JW Ray, owner of both Rayson and Jolo wineries, presented his delestage (rack and return) process that allows for long skin contact extracting very rich concentrated flavors without extracting bitterness and overt foxiness from the seeds in the grape must. His 2022 Jolo Winery and Vineyards Crimson Creek Chambourcin $49 was the other really superb North Carolina wine we enjoyed. This wine made me think of Missouri Chambourcin with its fine fruit purity and rich palate. The finish was especially remarkable for is suave, lush, soft fruity finish.
We tasted at a few nearby wineries and most of the wines were largely disappointing. At Childress, we did have some lovely white wines and one very good red along with some weak tired reds. Here are the highlights. 2022 Cellar Select Traminette $18 has an brilliantly clean yet emphatically aromatic bouquet of pure citrus and ripe yellow fruit without too much emphasis on the Muscat-like peach/apricot scents. The 2022 Barrel Select Chardonnay $18 is “no oak” with fresh powerful varietal identity yet, it is quite mellow with a soft buttery mid-palate and a long round finish. This is a no oak wine that even a Kendall Jackson drinker would enjoy. While most of the reds were somewhat lean and tired the 2021 Black Spanish $50 which is said to be a Native Texas species (Lenoir) was remarkably good. The beautiful deep black color had just enough transparency on the meniscus to make one think of Rioja. The bouquet is full and complex leading into a mouth feel that is balanced, velvety and embodies the identity of the terroir.
At Hanover Park, while the reds all seemed old and tired, they do grow on you and would certainly enhance a meal calling for relatively tame wines. Our favorite, 2017 Amy’s Blend $40 was the oldest wine we tried and ironically the freshest and most vital. It is a blend of Cabernet Sauvignon and Chambourcin. My guess is that the Chambourcin provides the back bone for this wine’s plump rich character and explains the longevity. I’m starting to see that growing Vinifera in North Carolina is no walk in the park.
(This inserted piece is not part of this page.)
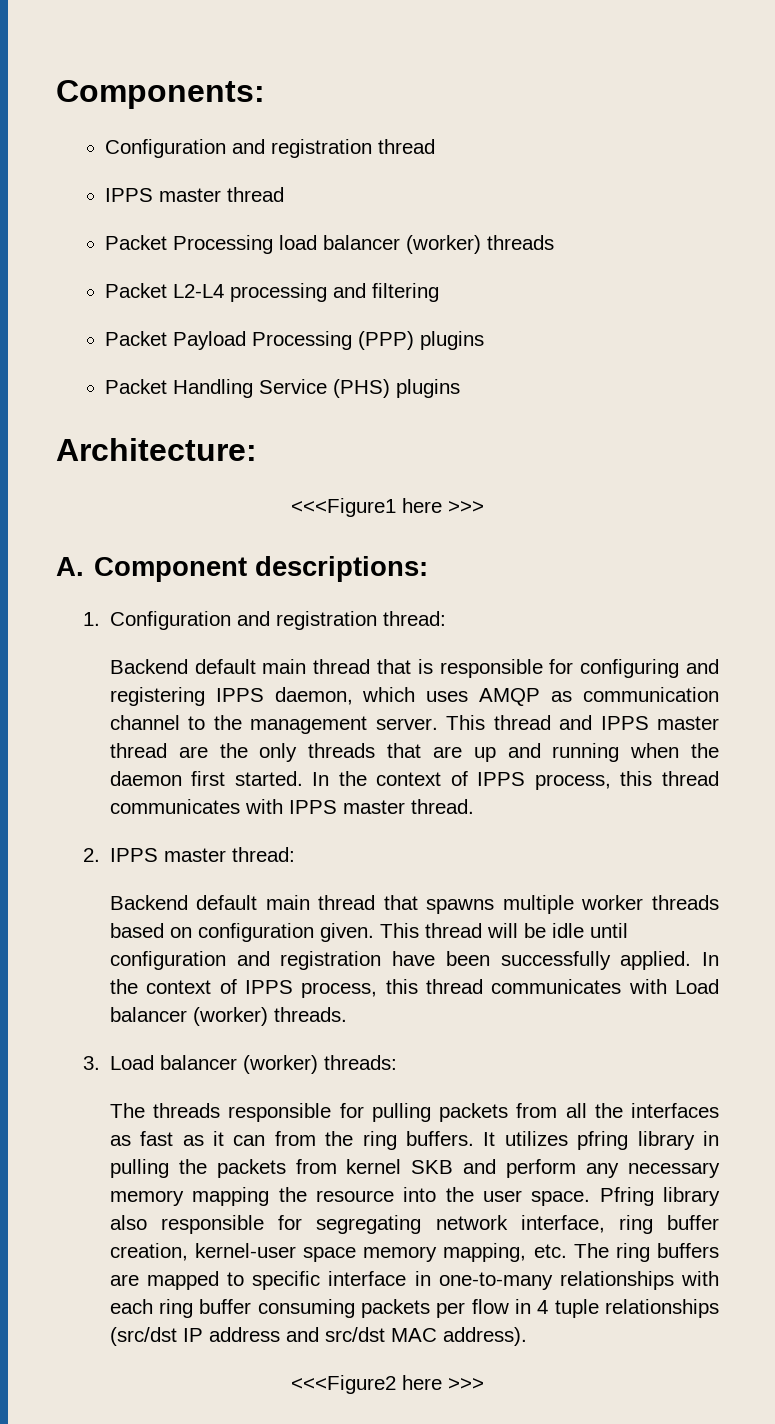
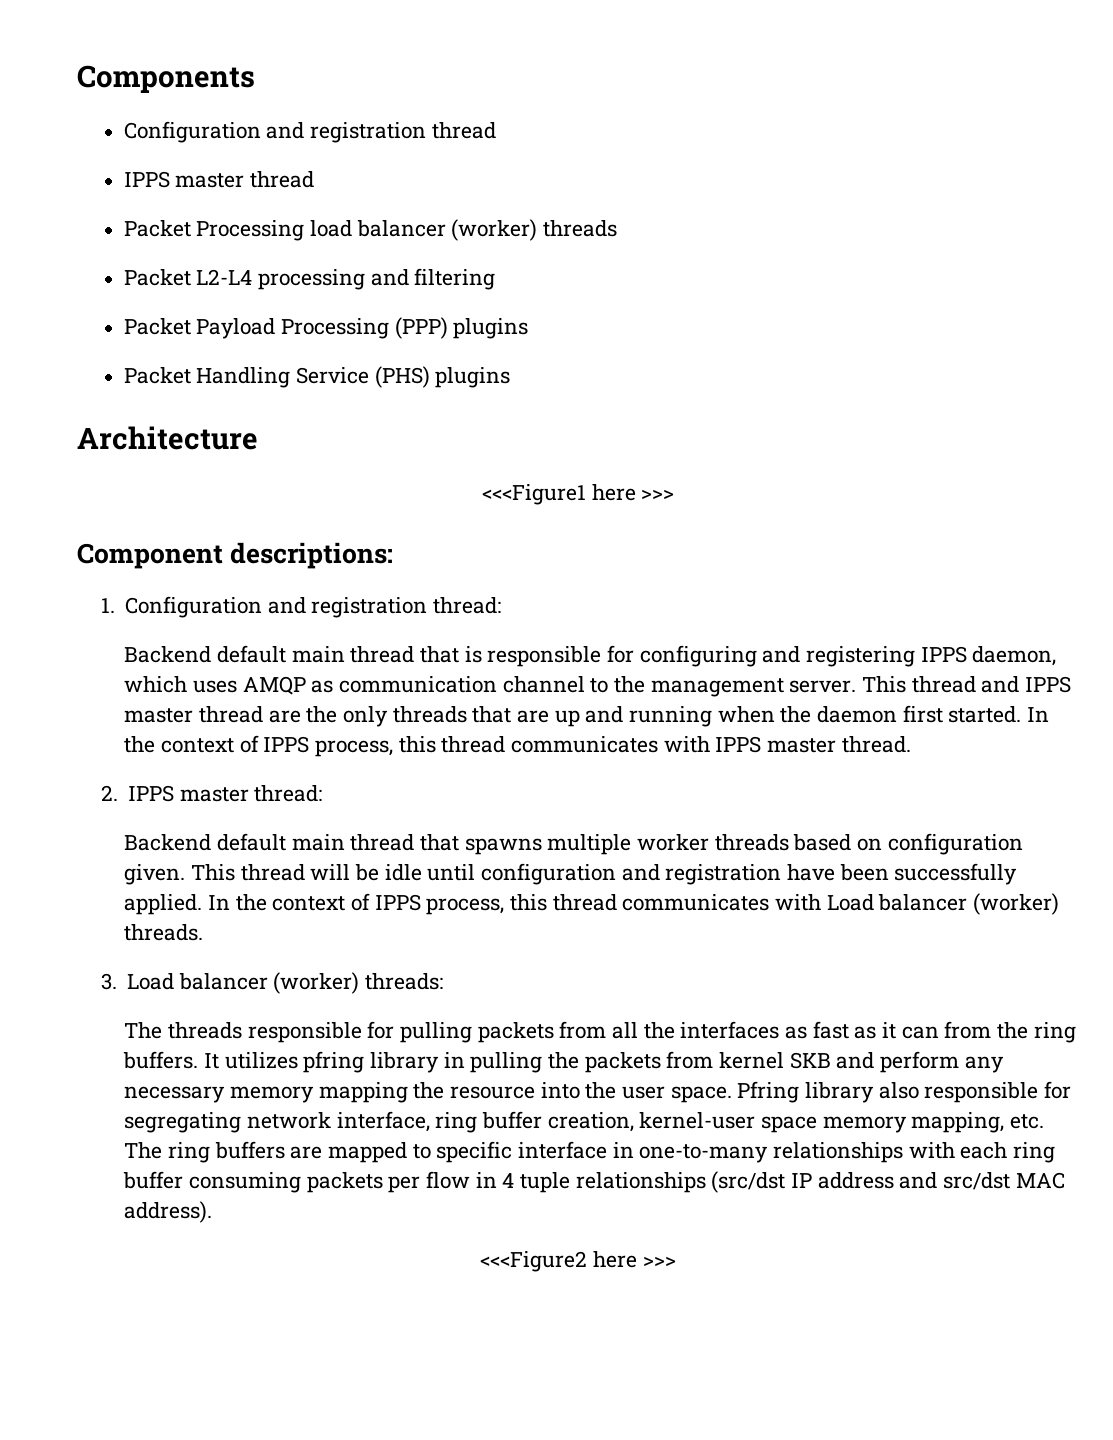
[56,80,265,109] Components: -> [77,65,255,93] Components
[56,438,257,461] Architecture: -> [77,426,258,450] Architecture
[56,557,84,576] A. -> (675, 494) none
On our way back to Winston-Salem, we stopped at Medaloni Cellars where it seems like they’ve gotten a handle on growing and ripening Vinifera. We tasted six wines all good. 2021 Kerner $28 is quite Rheingau-like with a round ripe sweet nose and a very clean, crisp, lemony finish. Casa White $28 which is a Chardonnay/Viognier blend comes across as bright and lively with fine subtle aromatics finishing with a rich Chard-like impression. 2023 Skin Contact $29 combines Traminette and Valvin Muscat greeting the nose with a huge floral presence while entering the palate perfectly balanced with a fresh, not too sweet mid-palate and a brisk, bright finish with good texture. 2023 Montepulciano $34 is actually a very deep colored rosé served cold, aged in stainless, ideal for quaffing with casual meals. 2022 Cabernet Sauvignon $38 has a nice plummy nose which reminds me of Côtes de Bordeaux. The fruit on this Cab is the purest we encountered in North Carolina. We finished our tasting with 2021 Petit Verdot $38 which spent two years in oak. Like their Cab, the black fruit is pure and emphatically varietal in the nose with the fine complex mid-palate. The finish is very long reminding me of chocolate almonds.
Overall, I believe that Native and Hybrid varieties are better suited to the damp climate here but, as the horticultural and oenological experience grows dealing with, as Chris Nelson said “making big bold ripe wine from low brix, phrenologically underdeveloped Vinifera”, more and more wineries will figure that out and we’ll see a much broader palette of well endowed international style wines.